_EXERCISE GOAL_
Each record, minus any picture, should be returned exactly as written.
--- PROVIDED RECORDS Enclosed Below ---
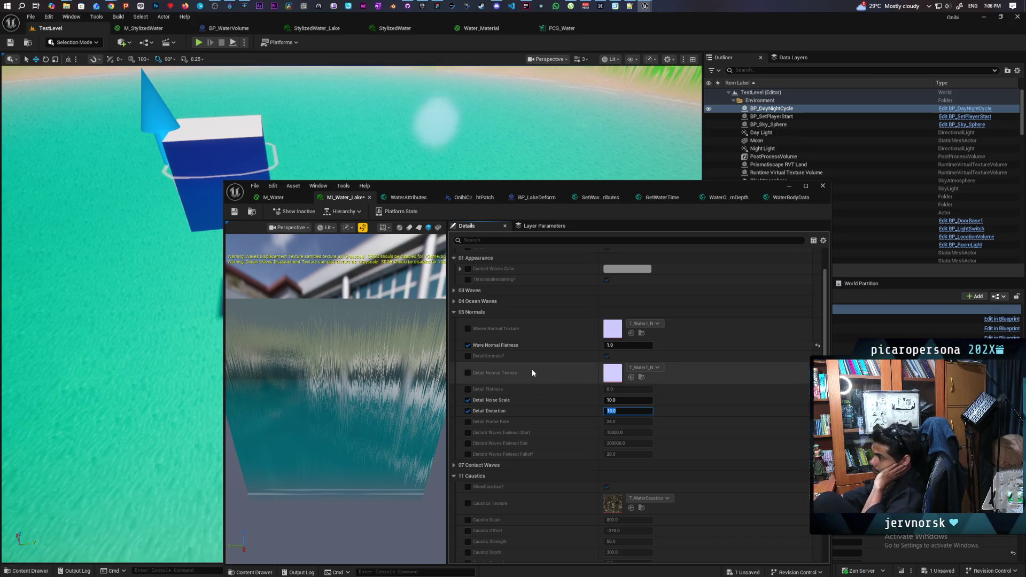
mouse_move(134, 320)
left_mouse_down()
mouse_move(123, 299)
mouse_move(139, 278)
mouse_move(129, 352)
mouse_move(132, 292)
mouse_move(116, 291)
mouse_move(91, 320)
mouse_move(64, 321)
mouse_move(86, 331)
left_mouse_up()
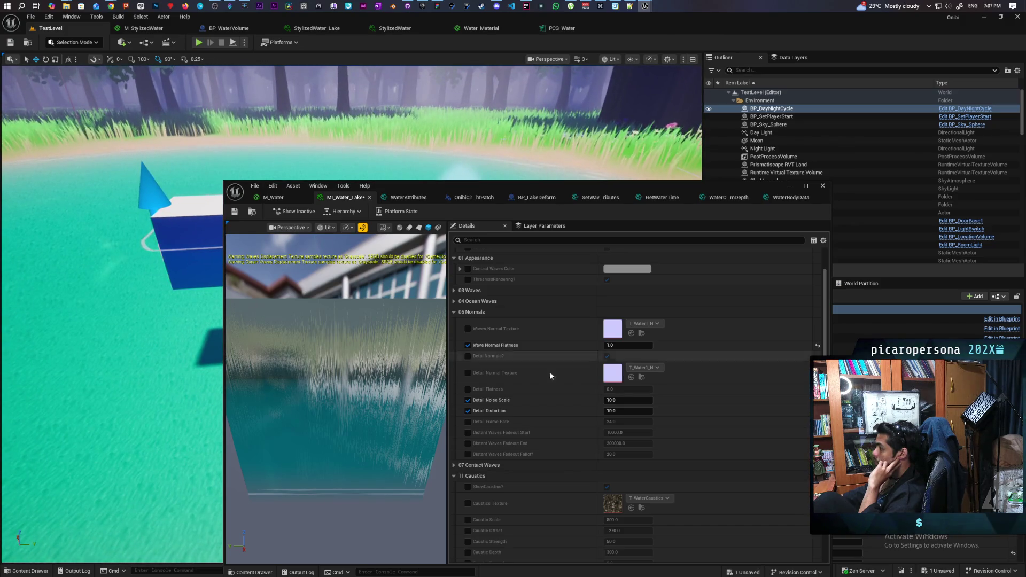
left_click(818, 345)
- Reset Detail Noise Scale and Detail Distortion, clear all three Normals overrides, and minimize the editor
left_click(817, 401)
left_click(817, 411)
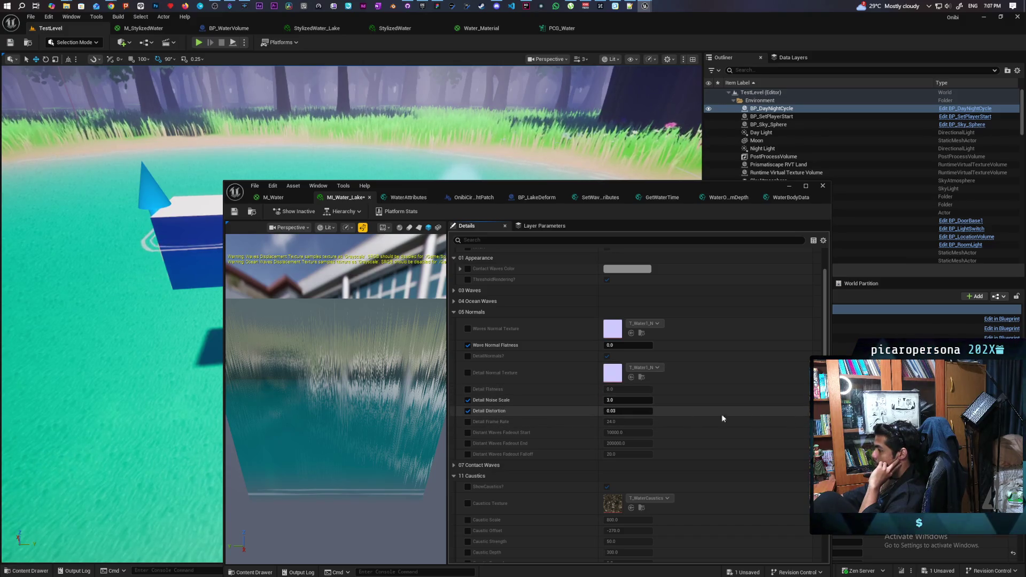
left_click(468, 345)
left_click(468, 400)
left_click(467, 411)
--- End of Enclosed PROVIDED RECORDS ---
_ANSWER TO THIS EXERCISE_
mouse_move(134, 320)
left_mouse_down()
mouse_move(123, 299)
mouse_move(139, 278)
mouse_move(129, 352)
mouse_move(132, 292)
mouse_move(116, 291)
mouse_move(91, 320)
mouse_move(64, 321)
mouse_move(86, 331)
left_mouse_up()
left_click(818, 345)
- Reset Detail Noise Scale and Detail Distortion, clear all three Normals overrides, and minimize the editor
left_click(817, 401)
left_click(817, 411)
left_click(468, 345)
left_click(468, 400)
left_click(467, 411)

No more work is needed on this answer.